◆ **SET TASK**
Print the stretch of the records from their start through the line containing "Tile 10 of 4", both ends included. Omit the pictures from your answer.

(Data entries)
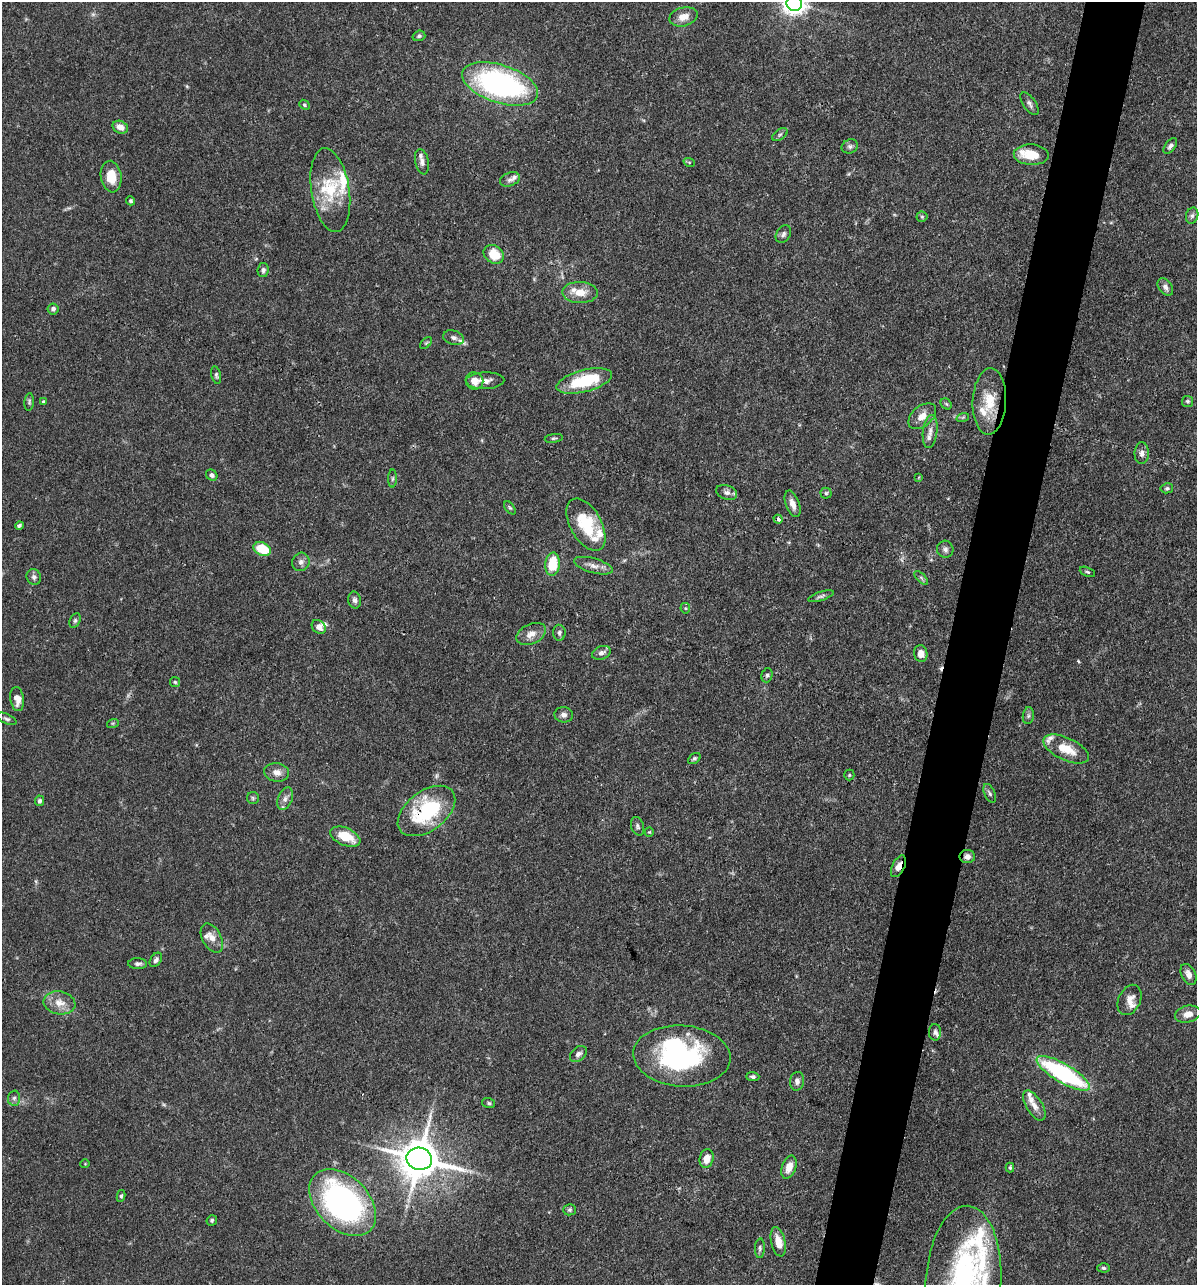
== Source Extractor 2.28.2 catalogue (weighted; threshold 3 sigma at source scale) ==
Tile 10 of 4 x 4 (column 2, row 3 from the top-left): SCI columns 1445-2639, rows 1285-2567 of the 5155 x 5135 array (HDU 1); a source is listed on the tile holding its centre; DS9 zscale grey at full resolution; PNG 1199 x 1287 px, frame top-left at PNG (2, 2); each listed source drawn as its Kron ellipse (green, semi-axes under 4 px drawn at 4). Shown black and unused: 5% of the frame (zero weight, under 3 of 4 exposures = <1% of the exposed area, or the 3 px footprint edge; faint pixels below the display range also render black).
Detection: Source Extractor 2.28.2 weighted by HDU 2 'WHT'; one run over the whole footprint, this tile lists its part. Background 0.102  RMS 0.0038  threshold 0.0169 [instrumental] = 3 sigma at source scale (4.5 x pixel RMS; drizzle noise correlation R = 1.50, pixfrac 1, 0.05/0.05 arcsec/px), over >= 5 px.
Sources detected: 139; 2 too faint to see at this stretch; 2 inside a brighter object's white glare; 1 cosmic-ray / hot-pixel residue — neither listed nor drawn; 15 inside a brighter listed object's ellipse — not listed separately; the other 119 listed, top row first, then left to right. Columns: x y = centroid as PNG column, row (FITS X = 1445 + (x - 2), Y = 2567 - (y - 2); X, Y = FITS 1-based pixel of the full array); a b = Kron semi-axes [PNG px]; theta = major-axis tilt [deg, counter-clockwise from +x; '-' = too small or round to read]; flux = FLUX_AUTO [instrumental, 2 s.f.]
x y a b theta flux
794 3 8 7 - 310
683 17 14 9 14 3.8
419 36 6 5 - 0.79
500 84 39 19 -18 99
1029 104 13 6 -55 1.3
304 105 6 4 -42 0.54
120 127 8 6 -26 3.1
780 135 9 5 34 0.82
850 146 8 7 - 1.1
1170 146 9 5 52 1.1
1031 155 17 10 -3 8.5
422 162 13 6 -77 2
689 162 6 3 -18 0.41
111 177 16 10 -82 7.1
510 179 10 6 21 1.4
330 190 42 19 -81 17
131 201 4 4 - 0.63
1192 216 8 6 74 1.1
922 217 5 5 - 0.55
783 234 9 7 58 1.1
494 254 11 8 -35 8.3
263 270 7 5 83 0.98
1165 287 10 6 -55 1.7
580 292 18 10 -2 5.8
53 309 5 5 - 1.1
454 338 10 7 -16 1.5
426 343 7 4 44 0.62
216 375 9 4 -77 0.87
474 381 9 8 - 3.3
485 381 19 8 2 3
584 381 28 11 15 21
989 401 33 17 87 12
1188 401 5 5 - 0.62
29 402 9 5 85 0.74
43 402 4 3 - 0.7
946 404 6 5 - 0.54
922 416 16 10 40 3.8
963 417 6 4 19 0.6
930 431 17 7 83 2.6
554 438 9 3 8 0.59
1142 453 11 7 88 1.7
212 475 6 5 - 1.1
919 477 3 3 - 0.31
393 479 9 4 89 0.78
1167 488 6 5 - 0.69
727 492 11 7 -20 1.6
826 493 5 5 - 0.61
792 504 14 6 -70 2.9
510 508 7 4 -54 0.57
778 519 5 3 - 1.5
586 525 28 15 -61 18
19 526 4 3 - 0.66
262 549 9 6 -24 11
945 549 8 8 - 1.4
301 562 9 8 - 1.7
553 564 12 7 84 13
593 566 20 7 -16 2.9
1087 572 8 4 -24 0.66
34 577 8 7 - 1.2
921 578 8 3 -45 0.63
821 596 13 4 18 1.1
355 600 8 6 -78 1.2
685 608 5 5 - 0.51
75 620 7 5 63 0.78
319 627 8 6 -43 2
559 633 8 6 -87 1.2
531 634 16 10 25 3.6
601 653 10 6 21 1.8
921 654 8 6 -80 3
767 675 7 5 74 0.77
175 682 5 5 - 0.59
17 699 12 6 -81 3
564 715 9 7 -8 1.6
1028 716 8 5 84 1
7 719 10 5 -24 0.91
113 723 6 4 18 0.45
1066 749 24 11 -25 8.6
694 759 7 5 37 0.74
277 772 12 9 -9 2.9
849 775 5 5 - 0.48
990 793 10 5 -66 0.98
253 798 6 6 - 0.7
285 799 12 7 68 2
40 801 5 4 - 0.93
426 811 33 20 37 32
637 826 9 6 -72 1
649 832 4 4 - 0.37
345 837 16 8 -23 9.6
967 856 8 6 1 1.5
898 866 11 6 64 3.4
212 938 16 9 -61 3.2
156 960 8 5 56 1.1
138 964 9 5 -1 1.1
1188 974 11 7 -64 2.6
1129 1000 16 11 64 3.3
59 1003 16 11 -10 4.7
1188 1014 13 8 13 3.3
935 1032 8 6 -88 1.1
578 1054 9 6 40 1.5
682 1056 48 30 -4 59
1063 1073 30 9 -30 53
753 1077 6 4 -1 0.82
797 1081 9 7 79 1.6
14 1098 7 6 - 1.1
489 1103 6 5 - 0.67
1034 1105 17 8 -59 3.4
707 1158 9 7 75 4.1
419 1159 13 11 -14 1300
85 1164 5 3 - 0.28
789 1167 12 7 70 4.1
1010 1168 5 4 - 0.55
121 1196 6 4 79 0.61
343 1203 39 26 -46 100
570 1210 6 5 - 0.76
212 1220 5 5 - 0.67
778 1242 15 7 -77 5.5
760 1248 10 5 87 0.92
1103 1268 6 4 -3 0.65
963 1283 77 38 87 91
Overlapping masked pixels (flux is a lower limit): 4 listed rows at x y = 778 519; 426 811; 967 856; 898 866
Isophote crosses this tile's border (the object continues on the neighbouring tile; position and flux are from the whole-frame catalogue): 2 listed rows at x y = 794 3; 963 1283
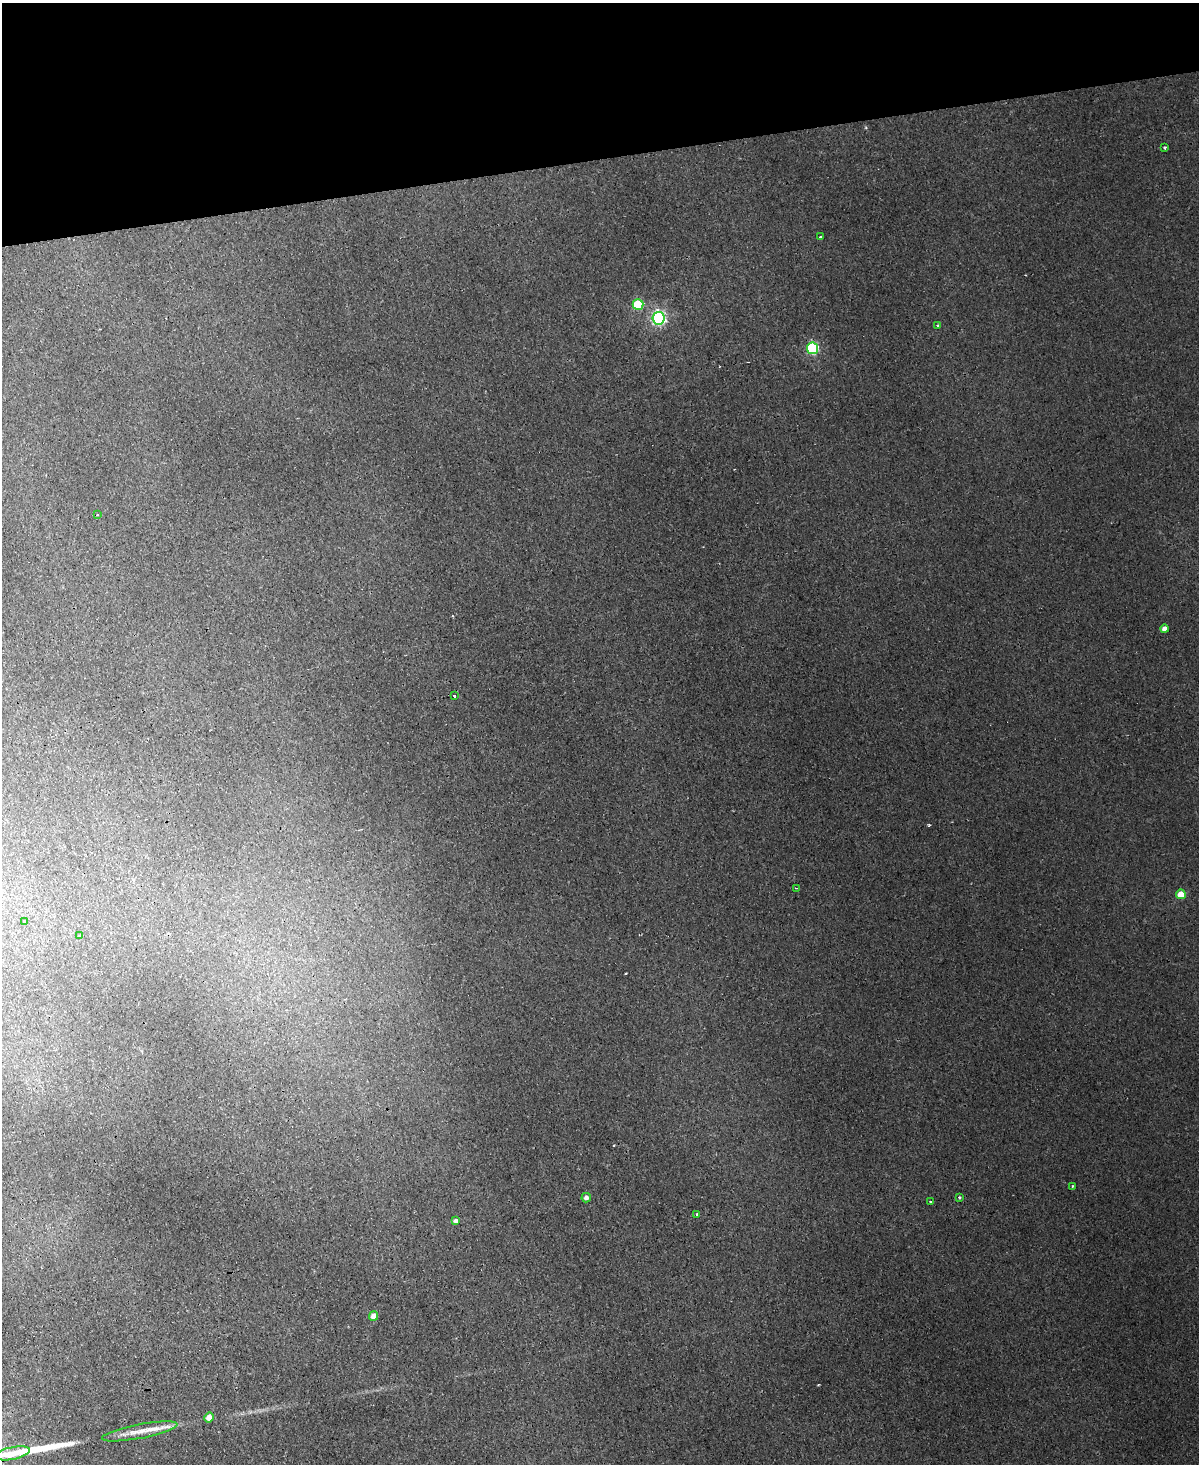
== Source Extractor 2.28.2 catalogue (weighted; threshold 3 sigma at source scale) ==
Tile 3 of 4 x 3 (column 3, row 1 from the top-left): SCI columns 2511-3707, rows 3288-4749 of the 5022 x 4996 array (HDU 1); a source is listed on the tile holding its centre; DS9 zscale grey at full resolution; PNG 1201 x 1466 px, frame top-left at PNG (2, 3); each listed source drawn as its Kron ellipse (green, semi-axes under 4 px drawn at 4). Shown black and unused: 11% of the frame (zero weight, under 3 of 4 exposures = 12% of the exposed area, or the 3 px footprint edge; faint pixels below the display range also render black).
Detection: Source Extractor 2.28.2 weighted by HDU 2 'WHT'; one run over the whole footprint, this tile lists its part. Background 0.0188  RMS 0.003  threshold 0.0135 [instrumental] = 3 sigma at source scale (4.5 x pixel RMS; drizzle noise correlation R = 1.50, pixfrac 1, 0.05/0.05 arcsec/px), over >= 5 px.
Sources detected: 26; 1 cosmic-ray / hot-pixel residue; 1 long thin detection or spike segment (spike, bleed or trail) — neither listed nor drawn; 1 inside a brighter listed object's ellipse — not listed separately; the other 23 listed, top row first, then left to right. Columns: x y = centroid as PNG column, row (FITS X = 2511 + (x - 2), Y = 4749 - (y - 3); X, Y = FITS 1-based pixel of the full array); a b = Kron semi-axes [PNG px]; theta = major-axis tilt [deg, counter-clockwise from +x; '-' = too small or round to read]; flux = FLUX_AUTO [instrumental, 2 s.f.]
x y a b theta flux
1165 148 3 2 - 0.34
820 237 3 3 - 0.87
638 304 5 5 - 17
659 318 6 6 - 68
938 325 3 2 - 0.45
812 348 5 5 - 30
97 515 3 3 - 0.54
1164 629 4 4 - 1.5
454 696 3 3 - 17
796 888 3 2 - 0.25
1181 894 5 5 - 6.6
24 922 3 3 - 0.71
80 936 3 3 - 0.29
1073 1186 2 2 - 0.32
959 1197 3 3 - 0.5
586 1198 5 4 - 1.1
931 1202 3 2 - 0.37
696 1215 3 3 - 0.57
456 1221 4 4 - 0.96
374 1316 5 4 - 2.5
209 1418 5 4 - 2.4
140 1431 38 7 11 4.4
13 1453 18 6 12 3.1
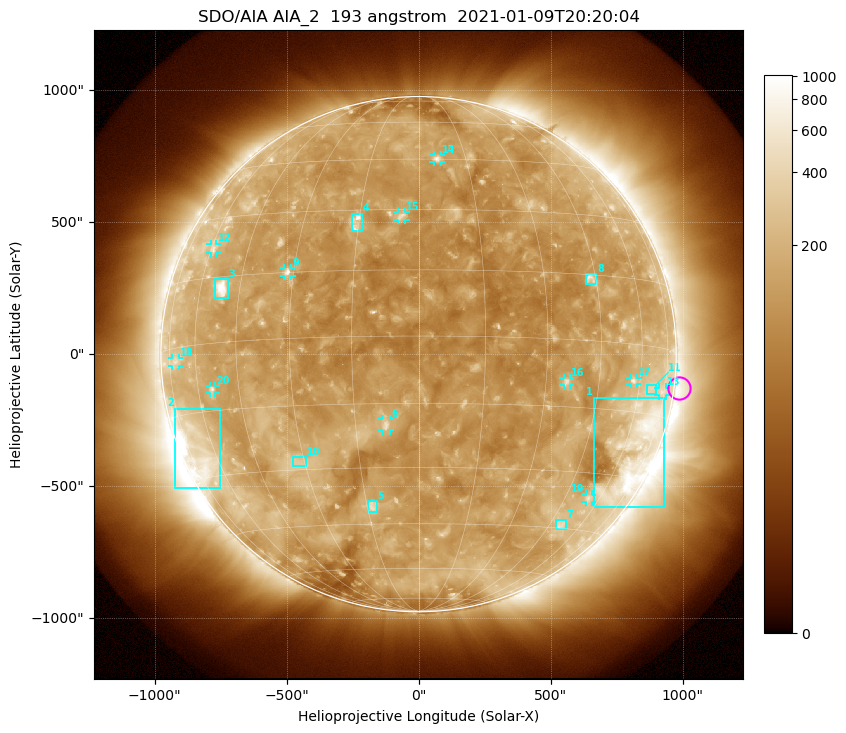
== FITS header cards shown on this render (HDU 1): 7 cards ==
TELESCOP= 'SDO/AIA'
INSTRUME= 'AIA_2'
WAVELNTH=                  193
WAVEUNIT= 'angstrom'
DATE-OBS= '2021-01-09T20:20:04.84'
CTYPE1  = 'HPLN-TAN'
CTYPE2  = 'HPLT-TAN'

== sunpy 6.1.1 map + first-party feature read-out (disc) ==
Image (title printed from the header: SDO/AIA AIA_2  193 angstrom  2021-01-09T20:20:04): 1024 x 1024 px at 2.4 arcsec/px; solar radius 976 arcsec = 407 px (full disc in frame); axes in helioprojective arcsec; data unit not stated in the header (colour bar unlabelled)
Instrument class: DISC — disc imager (sunpy class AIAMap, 193 A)
Bright regions (active regions / flare kernels): reference = the median radial profile (limb darkening/brightening removed); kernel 9 px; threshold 5 sigma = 187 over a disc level ~128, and >= 1.15x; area >= 12 px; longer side >= 10 px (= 24 arcsec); searched inside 0.97 R_sun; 20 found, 20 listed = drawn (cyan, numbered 1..; 11 of them under ~33 arcsec drawn as corner ticks so the feature stays visible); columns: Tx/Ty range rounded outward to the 5 arcsec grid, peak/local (2 s.f.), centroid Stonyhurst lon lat
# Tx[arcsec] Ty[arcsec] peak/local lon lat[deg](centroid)
1 665..930 -580..-165 4.6 +65 -23
2 -925..-750 -510..-205 7.7 -68 -24
3 -775..-720 210..285 8.4 -51 +12
4 -255..-215 465..535 4.4 -16 +27
5 -195..-155 -600..-555 3.8 -13 -40
6 -140..-105 -290..-245 4.5 -8 -20
7 520..560 -665..-625 2.9 +50 -44
8 630..675 265..305 4.2 +43 +14
9 -510..-480 295..330 5 -32 +15
10 -480..-425 -425..-390 2.7 -32 -28
11 865..900 -150..-115 2.2 +66 -9
12 -790..-765 385..420 2.8 -59 +22
13 910..935 -155..-125 2.2 +73 -10
14 55..85 730..755 3.9 +6 +45
15 -80..-50 505..540 3.6 -4 +28
16 550..575 -120..-90 3.6 +35 -9
17 805..830 -115..-85 3.1 +57 -8
18 -935..-905 -45..-15 2.2 -70 -3
19 630..655 -560..-530 2.7 +55 -36
20 -790..-770 -150..-120 3.1 -54 -10
Off-limb structures (1.02-1.3 R_sun): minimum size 162 px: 2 found; the strongest spans PA ~210..325 deg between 1.02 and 1.3 R_sun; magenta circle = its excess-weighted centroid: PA ~265 deg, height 1.02 R_sun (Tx ~990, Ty ~-130 arcsec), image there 1.8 x the reference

◆ **ANSWER TO THE EXERCISE**
== Source Extractor 2.28.2 catalogue (weighted; threshold 3 sigma at source scale) ==
Tile 10 of 4 x 4 (column 2, row 3 from the top-left): SCI columns 1445-2639, rows 1285-2567 of the 5155 x 5135 array (HDU 1); a source is listed on the tile holding its centre; DS9 zscale grey at full resolution; PNG 1199 x 1287 px, frame top-left at PNG (2, 2); each listed source drawn as its Kron ellipse (green, semi-axes under 4 px drawn at 4). Shown black and unused: 5% of the frame (zero weight, under 3 of 4 exposures = <1% of the exposed area, or the 3 px footprint edge; faint pixels below the display range also render black).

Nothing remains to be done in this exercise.